The Alexander von Humboldt Institute for Internet and Society (HIIG)
The Alexander von Humboldt Institute for Internet and Society (HIIG) researches the development of the internet from a societal perspective in order to better understand the associated digitalisation of all areas of life. As the first research institute in Germany with a focus on internet and society, HIIG has developed an understanding that emphasises the embedding of digital innovations in societal processes. Based on this transdisciplinary expertise and as part of the Global Network of Interdisciplinary Internet & Society Research Centers, HIIG wants to develop a European response to digital structural change.

The Leibniz Institute for Media Research | Hans-Bredow-Institut
The Leibniz Institute for Media Research │Hans-Bredow-Institut (HBI) researches media change and the associated structural changes in public communication. Cross-media, interdisciplinary and independent, it combines basic science and transfer research, thus creating problem-relevant knowledge for politics, business and civil society. The institute researches how certain forms of media-based communication help shape areas of life such as politics, business, culture, education, law, religion and family and contribute to structural transformations. The problem orientation of the research is accompanied by a special interest in the respective "new" media, to whose understanding and shaping the institute wants to contribute.
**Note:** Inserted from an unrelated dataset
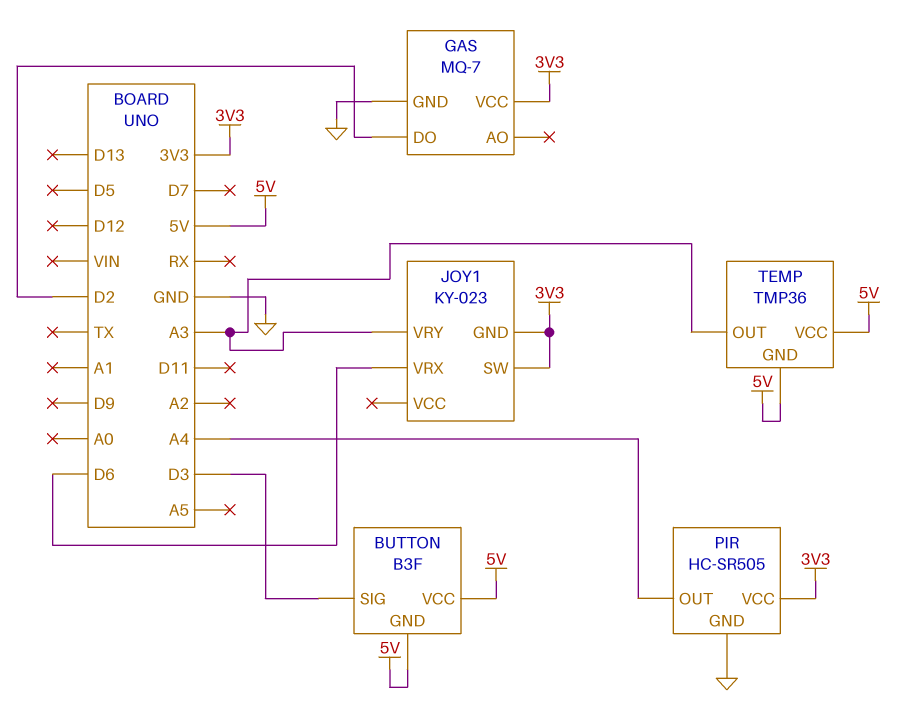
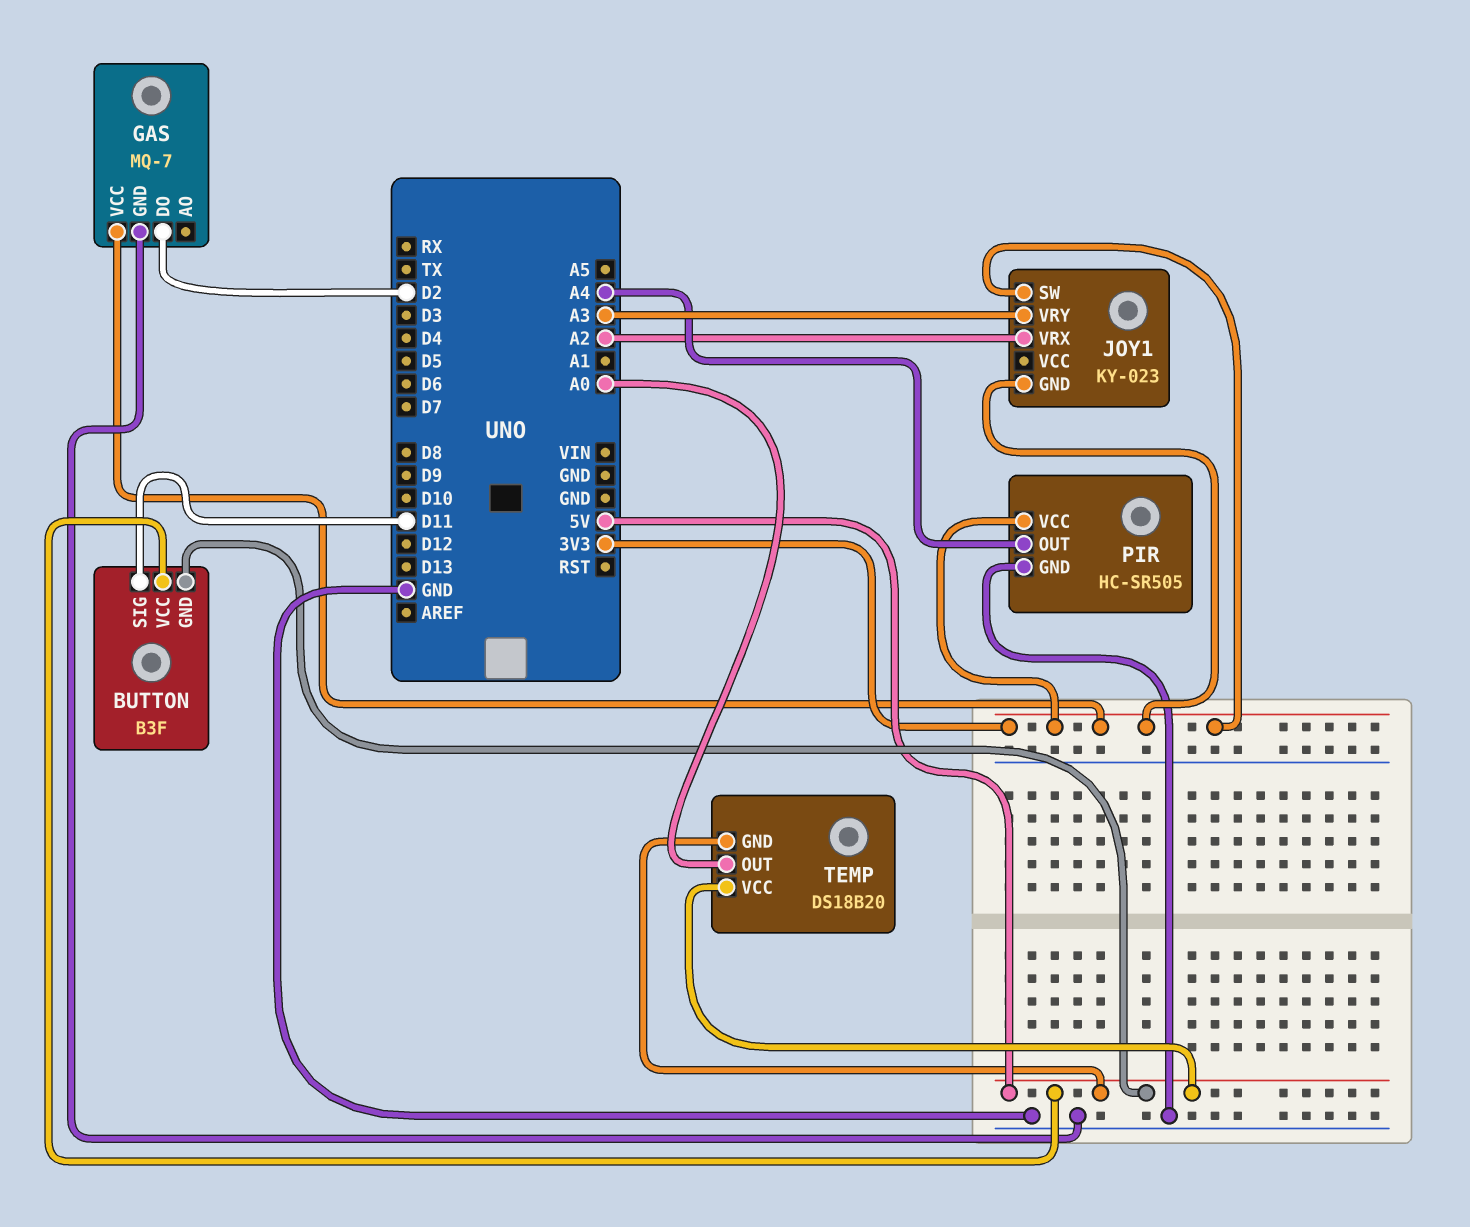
BUTTON pin SIG: D3 -> D11
JOY1 pin VRX: D6 -> A2
TEMP: TMP36 -> DS18B20
TEMP pin OUT: A3 -> A0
Department of Legal Theory and Future of Law
The Department for Theory and Future of Law was founded in 2019 as the tenth institute of the Faculty of Law at the University of Innsbruck. Teaching and research at the Institute focus on legal issues arising from new developments in society, politics, technology and the economy. In diverse research projects, members of the Institute deal with the governance of platforms, exoskeletons, quantum ethics, AI and sustainability.

Die Stiftung Mercator
Stiftung Mercator is a private, independent foundation. In its work, it strives to create a society that is characterised by openness to the world, solidarity and equal opportunities. In doing so, it concentrates on strengthening Europe, increasing educational success among disadvantaged children and young people, in particular those with a migration background, improving the quality and impact of cultural education, and advancing climate protection and promoting science. Stiftung Mercator advocates for the connection of scientific expertise and practical project experience. As a leading foundation in Germany, it is nationally and internationally active. It is particularly committed to the Ruhr area, the home of the founding family and the seat of the foundation.